An experiment was conducted at Ste-Anne-de-Bellevue (Quebec, Canada) in 1993 (the experiment was seeded again in 1994, but failed due to poor germination). Eleven waxy and non-waxy inbreds (seed provided by David Bauté from MaizeX, Ontario and R.I. Hamilton, RI, Plant Research Centre, Ottawa) were planted in a split-plot design with four replications. Inbreds were randomized as main-plot units and two inoculation methods (silk channel injection and a kernel-stab technique) as subplots. Individual ears were inoculated by: (a) injecting 2 ml of the macroconidial suspension in the centre of the silk channel seven days after silk emergence, and (b) by inoculating the ears using a kernel-stab technique, 15 days after silk emergence. In the latter technique, a probe consisting of four nails (1.5 cm) fixed to a cylindrical wooden handle was dipped into inoculum and then used to stab through the husk to wound three to four kernels in the middle of the ear. Primary ears of the waxy inbreds were bagged before silking to avoid contamination with pollen from their normal counterparts and were later hand-pollinated. Inoculated ears were harvested in mid-October and disease severity assessed by rating the percentage of rotted area using a 7-class kernel rating scale where 1= no symptoms present, 2=1-3%, 3=4-10%, 4=11-25%, 5=26-50%, 6=51-75%, and 7=76-100% of the kernels infected. Disease incidence was calculated as the percentage of ears with severity rating of 2 or greater. Data were analyzed using the general linear models analysis of variance, and mean comparisons were performed using Duncan's multiple range test.
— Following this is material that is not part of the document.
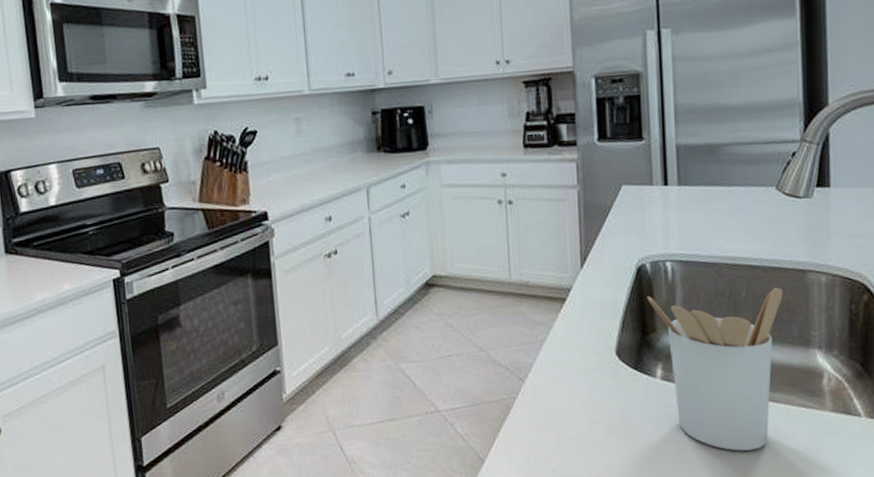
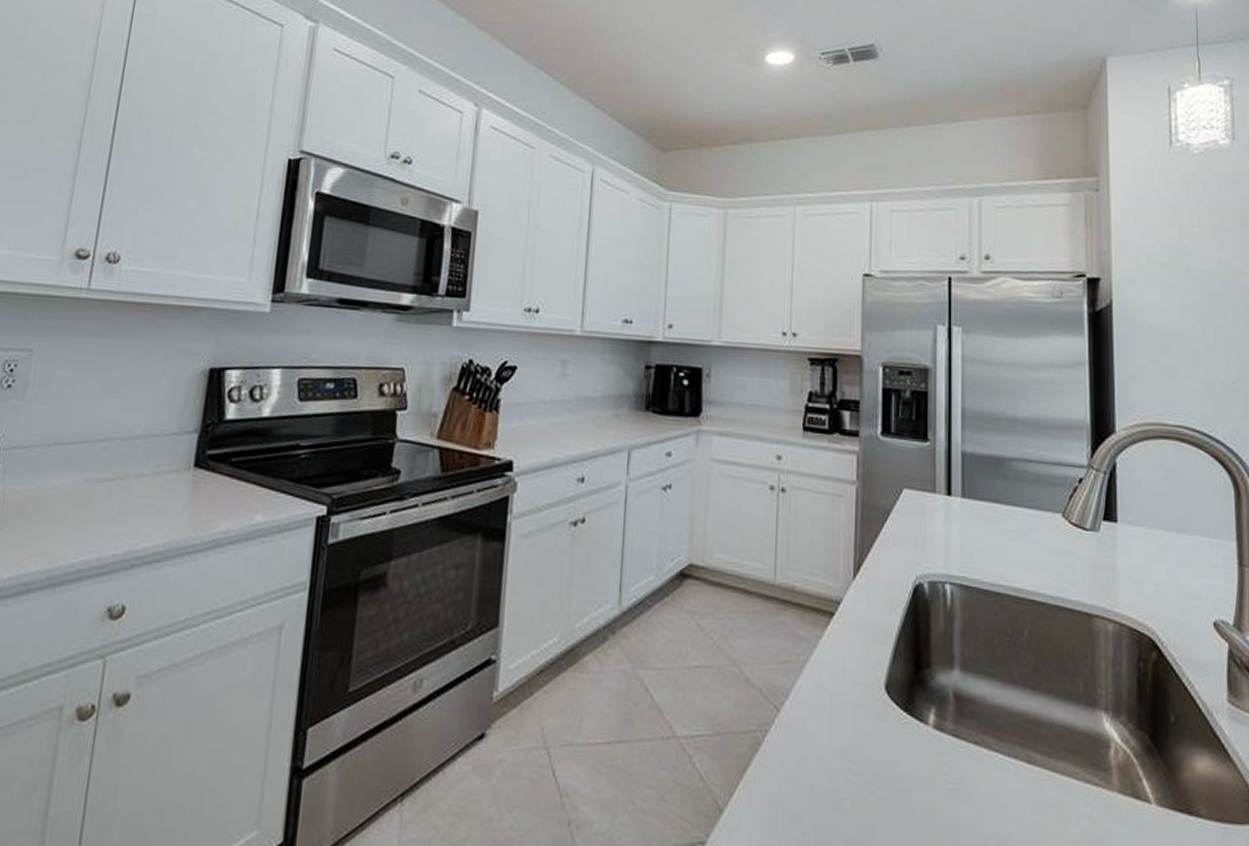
utensil holder: present [647,287,783,451] -> none [923,622,1068,833]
Effects due to inbreds were significant (P<0.05) for both disease incidence and severity (Table 1). Differences between the two inoculation methods were significant only for disease severity.
Table 1. Mean values for disease severity and incidence in waxy and
non-waxy inbred lines with inoculation techniques at Ste-Anne-de-Bellevue
Disease incidence values were high for both waxy and non-waxy inbreds. Most inbreds exhibited high disease severity with both inoculation methods. Three inbreds, A641wx, LH82 and Mo17wx had only moderate disease severity after silk-channel injection. However, these inbreds were all susceptible with the kernel-stab method. One inbred, Mo17wx, exhibited lower disease severity than its normal counterpart. It appears that most of the inbreds evaluated in this study do not have sufficient resistance in the silk and kernels to slow or inhibit the spread of ear rot.
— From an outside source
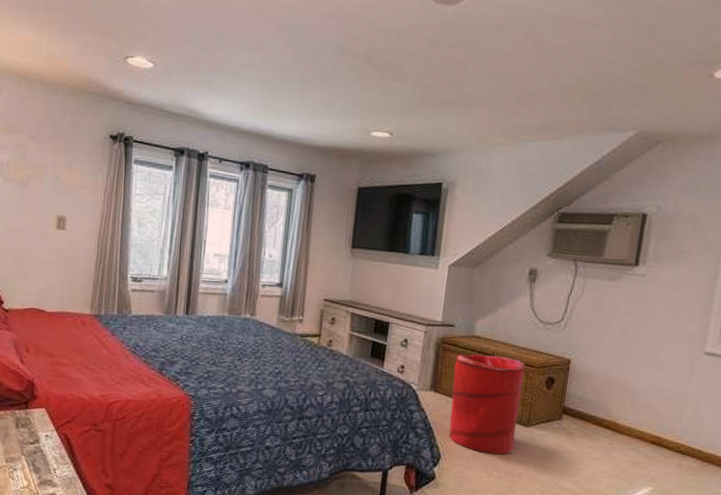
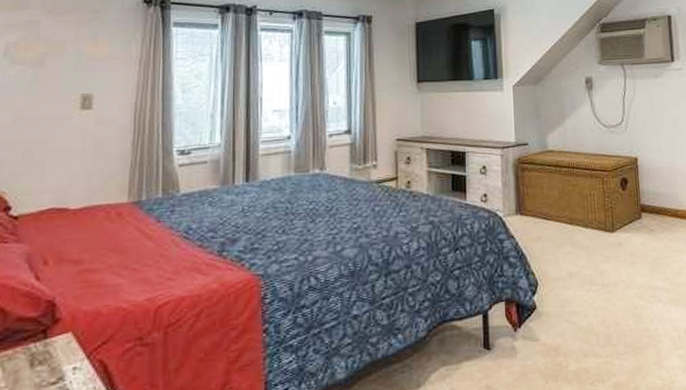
laundry hamper: present [449,354,526,455] -> none [535,166,606,269]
To avoid pollen contamination, the ears of the waxy inbreds were bagged prior to silking and the bags remained on the ears four weeks postinoculation. The environmental conditions within the bags could have influenced the spread of ear rot on the waxy inbreds. Enerson and Hunter (Can. J. Plant Sci. 60:1123-1128, 1980) found increased colonization intensity in ears inoculated with a toothpick and bagged for 35 to 63 days. In contrast, Sutton and Baliko (Can. J. Plant Pathol. 3:26-32, 1981) found that bagging after inoculation suppressed the growth of F. graminearum. In this study, it was not possible to determine the effect bagging had on disease development.
This study showed that the inbreds differed in their reaction to infection by F. graminearum when the silk channel method was used, however, none of the waxy inbreds differed from their non-waxy counterparts. No significant difference was observed among inbreds when inoculum was directly applied to the kernels. We did not find any evidence that the waxy endosperm trait confers ear rot resistance or susceptibility. However, our comparisons of waxy vs. non-waxy lines were confounded by the fact that ears of the waxy lines were bagged to prevent pollen contamination.